┌─ MATERIAL TO PROCESS

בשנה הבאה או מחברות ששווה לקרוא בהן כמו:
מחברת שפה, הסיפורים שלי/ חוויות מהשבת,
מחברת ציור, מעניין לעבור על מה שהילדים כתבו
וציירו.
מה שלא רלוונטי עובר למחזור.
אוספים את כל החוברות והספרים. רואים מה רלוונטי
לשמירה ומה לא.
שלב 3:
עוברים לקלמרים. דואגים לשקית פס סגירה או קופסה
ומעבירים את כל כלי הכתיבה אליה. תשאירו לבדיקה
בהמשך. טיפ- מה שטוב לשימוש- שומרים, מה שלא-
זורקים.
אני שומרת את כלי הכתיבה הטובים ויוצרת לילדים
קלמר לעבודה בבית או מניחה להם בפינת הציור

└─

WORK INSTRUCTION:
Change "כלי הכתיבה" to "העטים" everywhere it appears in the lines of the material, and copy out those lines with everything else left as it is.

TASK ANSWER:
בשנה הבאה או מחברות ששווה לקרוא בהן כמו:
מחברת שפה, הסיפורים שלי/ חוויות מהשבת,
מחברת ציור, מעניין לעבור על מה שהילדים כתבו
וציירו.
מה שלא רלוונטי עובר למחזור.
אוספים את כל החוברות והספרים. רואים מה רלוונטי
לשמירה ומה לא.
שלב 3:
עוברים לקלמרים. דואגים לשקית פס סגירה או קופסה
ומעבירים את כל העטים אליה. תשאירו לבדיקה
בהמשך. טיפ- מה שטוב לשימוש- שומרים, מה שלא-
זורקים.
אני שומרת את העטים הטובים ויוצרת לילדים
קלמר לעבודה בבית או מניחה להם בפינת הציור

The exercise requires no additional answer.